Which strike me as pretty weak (
LSIDs are not URLs, and I fail to see what case has to do with URIs in RDF). I guess what I was tyring to say earlier was that I'd be happier with an explicit statement that two
LSIDs that differ in case only are, in fact, the same
LSID.
--
RicardoPereira - 30 Aug 2007 - Bob Morris' concern is relevant. We still believe however, that it is sensible to keep this recommendation as an attempt to simplify how RDF applications verify object identity via identifier comparisons. As compromise solution, we have demoted the requirement to a recommendation.

Subject:
Section 2.2 - revision part of LSID should not be used Posted by:
RodPage
From the document:
2.2 The revision part of the LSID, as explained in the LSID specification, will not be used within the TDWG domain
Not sure this is sensible. What about
GenBank? records, which are explicitly versioned? Why not simply allow people to use this feature if they wish? In the case of reproducing experiments, being able to access a version of a record seems useful (that was one of the original goals of
LSIDs, I thought).
Regarding "or what if a version is requested but there is a later version - should you return the latest version?" Surely, if I want version
x, give me version
x!
--
RicardoPereira - 30 Aug 2007 - This issue has been addressed on the
new revision of the applicability statement. We now provide specific recommendations on how to use the revision part of
LSIDs.

Subject:
Section 2.3 - Objects must be typed according to the TDWG ontology Posted by:
RodPage
From the document:
2.3 Objects identified by an LSID must be typed using the TDWG ontology or other well-known vocabularies according to TDWG common architecture
This presupposes TDWG will get it's act together to make such ontologies available. This sounds like a rate limiting step to me. Nice idea, but do we have to wait to get things started? My assumption is that the community, rather than TDWG itself will drive this.
--
BobMorris on 2006-10-11 - I agree with whoever wrote the above comment. (I think I can guess who

)

Subject:
Section 4 - TDWG DNS SRV Service for LSID Authority Identifications Posted by:
RodPage
Good idea. Minor comment. Need to be careful when doing this that SRV records match the server software.
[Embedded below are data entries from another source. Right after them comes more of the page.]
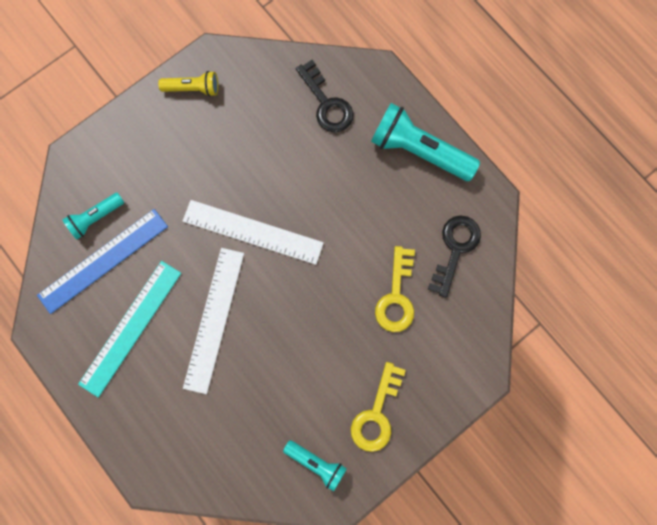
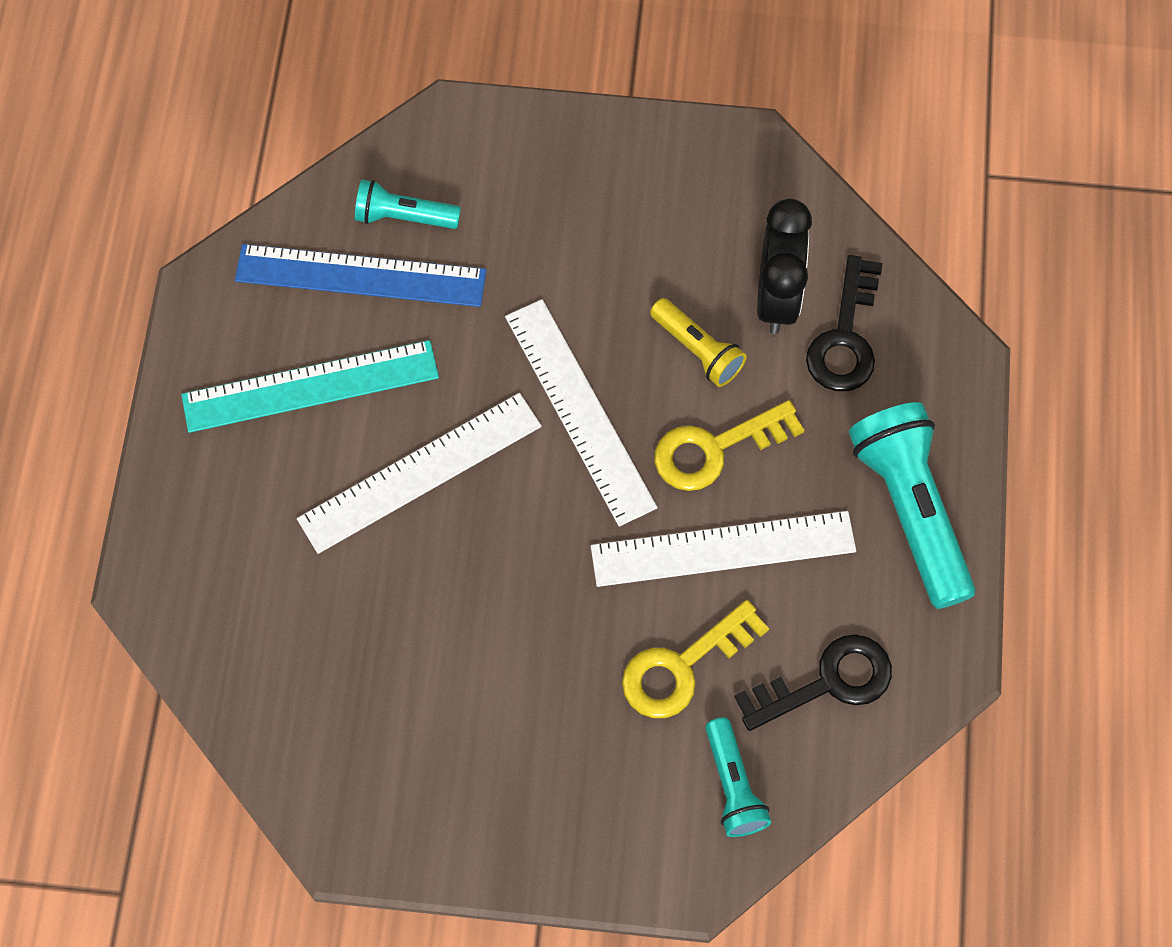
camera: 45 degrees right, 10 degrees down
(193, 88) = (687, 166): yellow flashlight -> yellow flashlight (698, 350)
(284, 111) = (777, 298): none -> black clock
(316, 463) = (363, 772): turquoise flashlight -> turquoise flashlight (733, 785)
(365, 234) = (723, 549): none -> white ruler
(376, 414) = (502, 788): yellow key -> yellow key (715, 449)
For example, Index Fungorum's service is broken because the SRV record points to a different port to that required by the server.
--
RicardoPereira - 30 Aug 2007 - It is implied in the recommendation that the DNS SRV is set correctly.

Subject:
Specifying XML as the default representation of RDF for getMetadata() Posted by:
GregRiccardi on
mailing list
The applicability document says that getMetadata should return RDF. Because getMetadata returns XML, the applicability document is implicitly requiring a specific mapping from RDF to XML. I wonder whether the serialization of RDF as XML is an accepted standard, or whether the requirement for RDF needs clarification.
Possibly the applicability document should explicitly refer to appropriate schemas and/or namespaces. For example, the XML documents produced by my
LSID getMetadata services start with an rdf:RDF tag that specifies a variety of namespaces. Those namespaces, plus some implicit XML schema, constrain the serialization of the RDF triples.
Sample list of namespaces:
<rdf:RDF
xmlns:daml="http://www.daml.org/2001/03/daml+oil#"
xmlns:owl="http://www.w3.org/2002/07/owl#"
xmlns:rdf="http://www.w3.org/1999/02/22-rdf-syntax-ns#"
xmlns:rdfs="http://www.w3.org/2000/01/rdf-schema#"
Please comment on whether the applicability document requires additional detail to specify the XML representation of RDF documents that are produced by getMetadata.
--
RicardoPereira - 30 Aug 2007 - The serialization of RDF as XML is an accepted standard (see
RDF/XML Syntax Specification), so there is no need for us to be more specific about it in the applicability statement. The namespace declarations should be enough to ensure the RDF/XML document valid.